# Kant and The importance Of Mathematics

Kant wants to know what kind of knowledge can validate experience and what do we need in order to validate experience?

To do so he distinguishes between different kinds of propositions and sentences.

1. Propositions where the truth or falsity of which DOES NOT depend on experience (a-priori propositions)
2. Propositions where truth or falsity of which DOES depend on experience (a-posteriori propositions) ex: mathematics a-priori.

The natural sciences clearly use a-posteriori propositions. Where we must experiment in order to know how the world works. EX: gravity. Or the sentence: My friends blue bag has color: if you understand the meaning of blue we know it has color.

There is also a difference between analytic and synthetic propositions:

The truth or falsity of analytic propositions depends only on the meaning of the words composing them, and synthetic propositions are all non-analytic ones.

Ex: a bachelor is an unmarried man – This is true by definition (analytic)

Meaning it depends on the words and understanding the language.

With synthetic propositions we cannot just analyze the concept or words.

EX: Bachelors are happy.

Maybe its true, maybe its false, but this sentence does not just analyze concepts or words.

A true analytic proposition is one that you cannot conceive of its opposite.

EX: can I imagine a bachelor who is a married man? No because it contradicts itself.

Before Kant it was assumed that there were only two kinds of propositions, Analytic-a-priori-necessary and Synthetic-a-posteriori-contingent. Whatever is not necessarily true or necessarily false are contingent.

According to Kant, each of the two modern philosophical traditions innate-ism and empiricism, attempt to found knowledge of one of these two kinds.

Innate-ism attempts to found knowledge on analytic a-priori propositions as we saw with Descartes arguments for the existence of G-d.
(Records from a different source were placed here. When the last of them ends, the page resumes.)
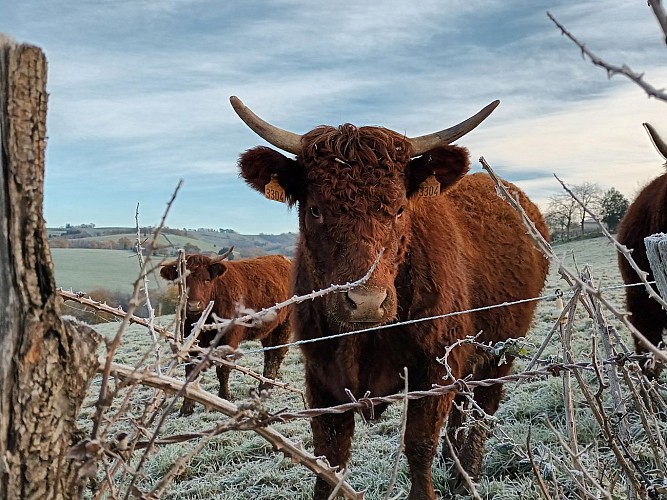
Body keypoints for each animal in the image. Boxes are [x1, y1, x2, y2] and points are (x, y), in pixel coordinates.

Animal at [160, 252, 290, 416]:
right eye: (183, 282)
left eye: (207, 279)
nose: (193, 305)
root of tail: (282, 258)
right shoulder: (190, 340)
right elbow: (190, 370)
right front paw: (187, 407)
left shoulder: (229, 338)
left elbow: (223, 368)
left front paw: (223, 399)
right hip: (268, 329)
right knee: (269, 353)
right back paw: (265, 385)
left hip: (285, 323)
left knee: (278, 353)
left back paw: (265, 387)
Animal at [232, 95, 552, 498]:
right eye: (315, 209)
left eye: (400, 208)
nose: (365, 301)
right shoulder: (320, 377)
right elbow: (329, 456)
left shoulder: (434, 369)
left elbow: (418, 445)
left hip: (503, 347)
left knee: (484, 407)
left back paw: (467, 473)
Descartes rejects the argument from design, because he does not know the world exists before he proves that g-d exists. He proves the existence of G-d by reason only by using the definition of g-d as g-d is perfection. So, if we define G-d as perfection we can prove that g-d exists. And G-d necessarily exists because necessity is by definition part of perfection.

He uses an a-priori analytic proposition, but for Kant those say nothing about reality!

All analytic sentences can do is analyze words. You cannot make something exist by playing with words, by defining it etc.. So, when Descartes says think about the concept of G-d and you will understand that G-d necessarily exists, he is according to Kant just analyzing words and this is not enough to know that something exists outside of the world.

Kant argues that Descartes thought he could prove something exists by simply playing with words but analyzing words or concepts can only teach us about language and not about the world. So, we cannot rely on analytic a-priori propositions in order to know things. This will not give us knowledge because they do not teach us anything new, it can only teach us what we already think.

Empiricism attempts to found knowledge on synthetic a-posteriori propositions only, but Kant argues that it inevitably leads to skepticism, because empirical knowledge cannot be founded on empirical knowledge. So, this leaves us needing a third kind of proposition to validate our knowledge. We need both a-priori and synthetic propositions. Things we can know before we experience the world and based on some a-priori knowledge we can validate our a-posteriori knowledge.

The answer: mathematics is synthetic a-priori knowledge.

Kant argues that we actually synthesize when we calculate.

For example: 7+5 = 12 is an arithmetical proposition.

I know what 5 is I know what 7 is.

I have to then count, and when I add 5 to 7 I actually imagine 7 points, fingers, balls etc.. and I then add 5 to those and now I see ,12.

This is easily misunderstood because beforehand all philosophers agreed that mathematics is valid a-priori experience. Meaning that points, fingers or balls don’t make mathematics true or false they should be true or false independently of experience. So, the question here is why do we need to count?

The key word is intuition. Kant does not mean we need to count in reality such as with fingers. I can simply imagine fingers and I can do it inside my mind. Meaning that it is not a-posteriori knowledge. It is something that comes from within and not actual experience but rather something I do. This action is something that needs to be taken inside. We need to do something inside our mind and this thing is not analysis. We must synthesize the 5 and 7, thus combining them to bring them together and when we do that we use intuition. They can be pure and independent of experience. We see things with our minds eye. We don’t just imagine, we can just understand things without either appealing to reason or depending one experience. Like when we calculate. We see that 5 plus 7 equals 12. When we analyze we use reason but not when we count because we just see the way how when we have 7 points and add 5 points to the 7 points we get 12 points.